I'd like to add a few more points, this relates to the business side.

  • Understand what the client's needs are. This will help you in your research, approach and delivery

  • don't be afraid to try different concepts. think: mild, average, and out-there.

  • develop good communication skills so all parties involved know what to expect. Use email, phone calls, send rough-drafts, etc.

  • continue tweaking your design, there is always room for improvements. It's the little details that will make your work stand out.


The biggest thing to understand is that the solution should always be viewed and critiqued in the context of the target audience and business objectives. Those that aren't directly involved in Graphic design certainly have opinions, and often valid, but they often fail to realize they are their own personal aesthetic opinions and they may have little to no bearing on the design problem that trying to be solved.


Personally, as a graphic designer, I love having constructive feedback, not just from other trained professionals within the field but people who know very little about the art form. This is a great way, I find, to improve my work.
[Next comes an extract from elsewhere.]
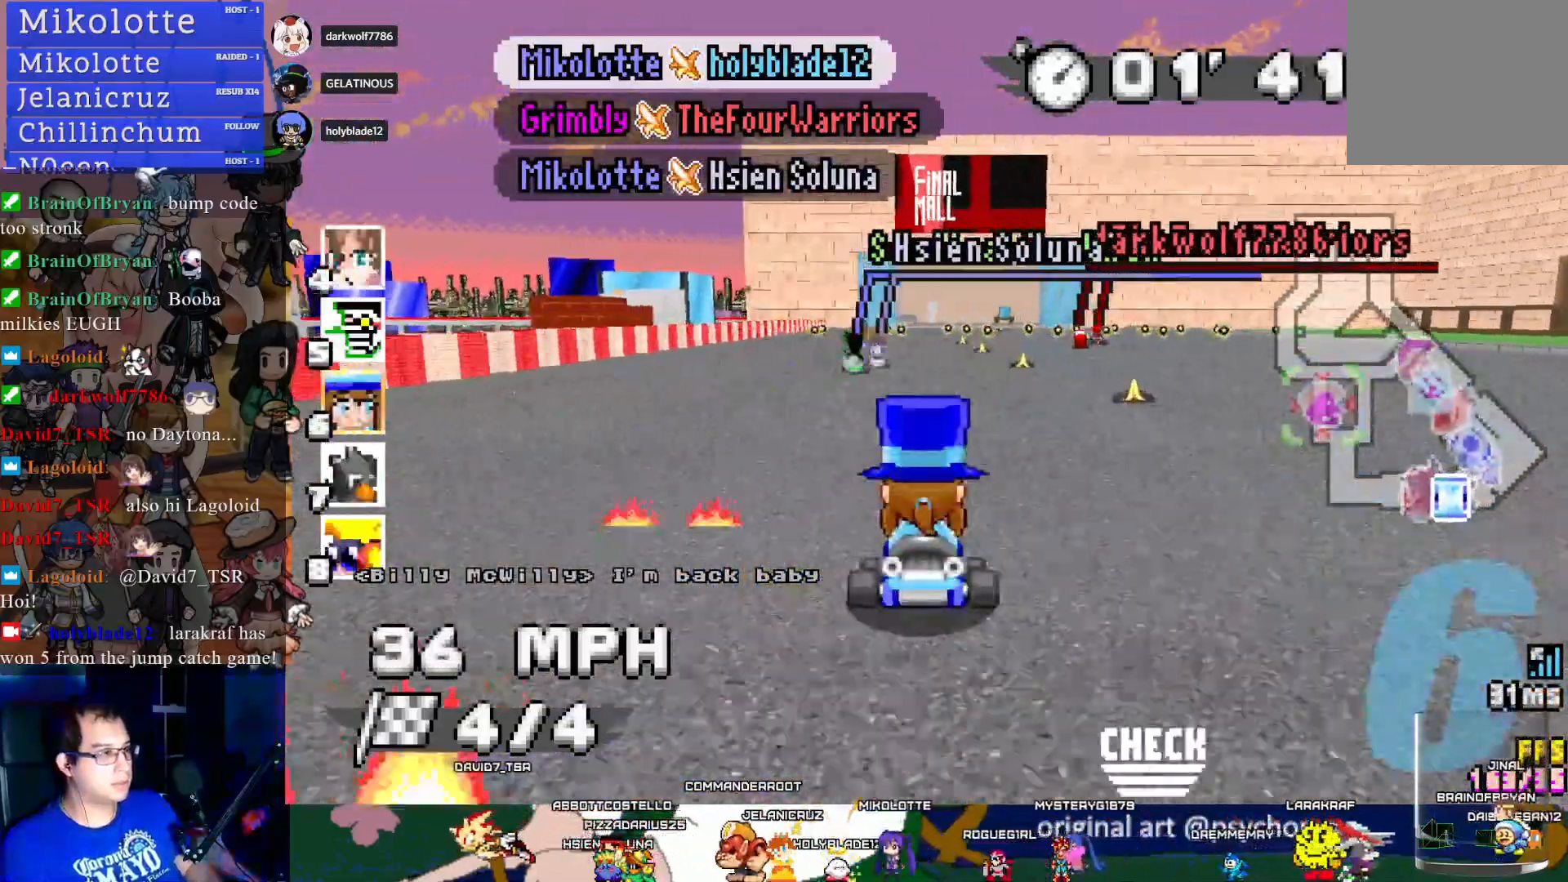
{"buttons": ["CROSS"], "left_stick": "center", "right_stick": "center", "events": [[200, "left_stick", "right"], [317, "left_stick", "center"]]}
Designers will recognise influences and understand the piece as a piece of design however this isn't always positive. Truly great design work isn't work that only appeals to other designers like some sort of In-Joke. Great design can and should be recognised by everyone. It may technically good work, but it also needs to be fit for the purpose and the consumer - and 9 times out of 10, the consumer isn't a designer.

My advice to you is, if you are genuinely interested in design, read blogs and magazines such as Creative Review just for the enjoyment and for you own taste within design. But in the main be constructive with feedback, and let the designers act upon it as they see fit.